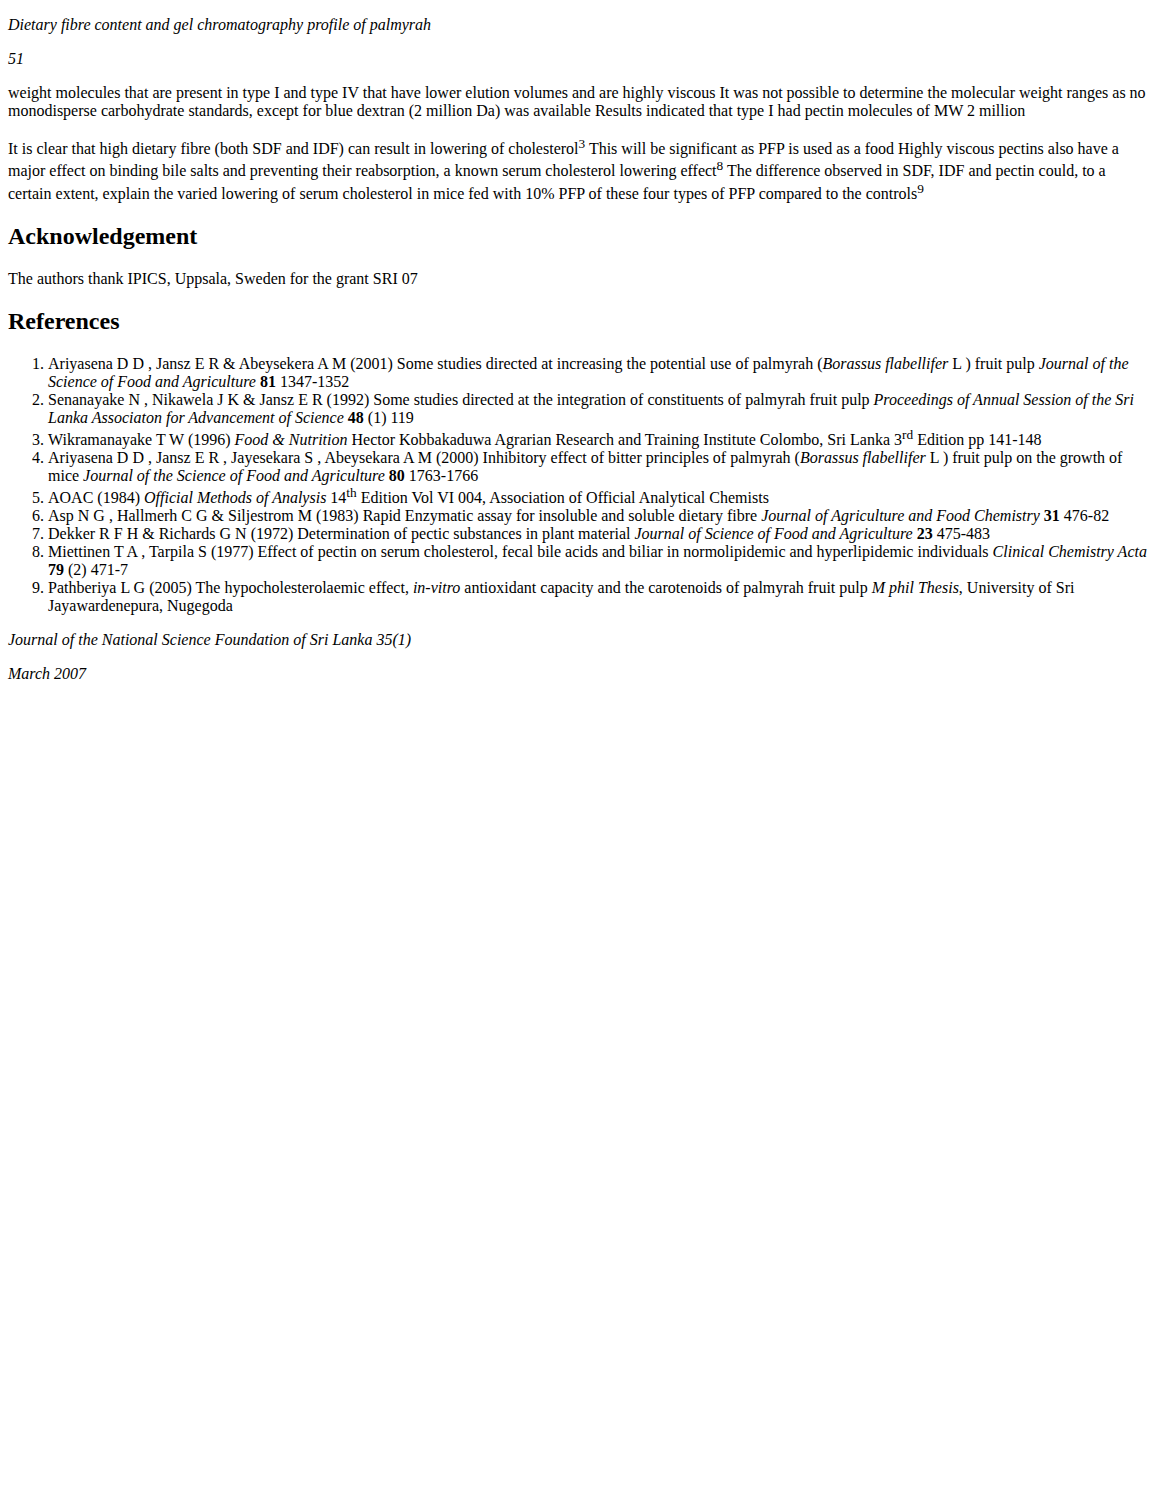Dietary fibre content and gel chromatography profile of palmyrah
51
weight molecules that are present in type I and type IV that have lower elution volumes and are highly viscous It was not possible to determine the molecular weight ranges as no monodisperse carbohydrate standards, except for blue dextran (2 million Da) was available Results indicated that type I had pectin molecules of MW 2 million
It is clear that high dietary fibre (both SDF and IDF) can result in lowering of cholesterol3 This will be significant as PFP is used as a food Highly viscous pectins also have a major effect on binding bile salts and preventing their reabsorption, a known serum cholesterol lowering effect8 The difference observed in SDF, IDF and pectin could, to a certain extent, explain the varied lowering of serum cholesterol in mice fed with 10% PFP of these four types of PFP compared to the controls9
Acknowledgement
The authors thank IPICS, Uppsala, Sweden for the grant SRI 07
References
Ariyasena D D , Jansz E R & Abeysekera A M (2001) Some studies directed at increasing the potential use of palmyrah (Borassus flabellifer L ) fruit pulp Journal of the Science of Food and Agriculture 81 1347-1352
Senanayake N , Nikawela J K & Jansz E R (1992) Some studies directed at the integration of constituents of palmyrah fruit pulp Proceedings of Annual Session of the Sri Lanka Associaton for Advancement of Science 48 (1) 119
Wikramanayake T W (1996) Food & Nutrition Hector Kobbakaduwa Agrarian Research and Training Institute Colombo, Sri Lanka 3rd Edition pp 141-148
Ariyasena D D , Jansz E R , Jayesekara S , Abeysekara A M (2000) Inhibitory effect of bitter principles of palmyrah (Borassus flabellifer L ) fruit pulp on the growth of mice Journal of the Science of Food and Agriculture 80 1763-1766
AOAC (1984) Official Methods of Analysis 14th Edition Vol VI 004, Association of Official Analytical Chemists
Asp N G , Hallmerh C G & Siljestrom M (1983) Rapid Enzymatic assay for insoluble and soluble dietary fibre Journal of Agriculture and Food Chemistry 31 476-82
Dekker R F H & Richards G N (1972) Determination of pectic substances in plant material Journal of Science of Food and Agriculture 23 475-483
Miettinen T A , Tarpila S (1977) Effect of pectin on serum cholesterol, fecal bile acids and biliar in normolipidemic and hyperlipidemic individuals Clinical Chemistry Acta 79 (2) 471-7
Pathberiya L G (2005) The hypocholesterolaemic effect, in-vitro antioxidant capacity and the carotenoids of palmyrah fruit pulp M phil Thesis, University of Sri Jayawardenepura, Nugegoda
Journal of the National Science Foundation of Sri Lanka 35(1)
March 2007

□ □ □ □ □ □ □

*TASK GOAL*
Copy every line of the data where "Chemistry" is found.

*ANSWER AREA*
Asp N G , Hallmerh C G & Siljestrom M (1983) Rapid Enzymatic assay for insoluble and soluble dietary fibre Journal of Agriculture and Food Chemistry 31 476-82
Miettinen T A , Tarpila S (1977) Effect of pectin on serum cholesterol, fecal bile acids and biliar in normolipidemic and hyperlipidemic individuals Clinical Chemistry Acta 79 (2) 471-7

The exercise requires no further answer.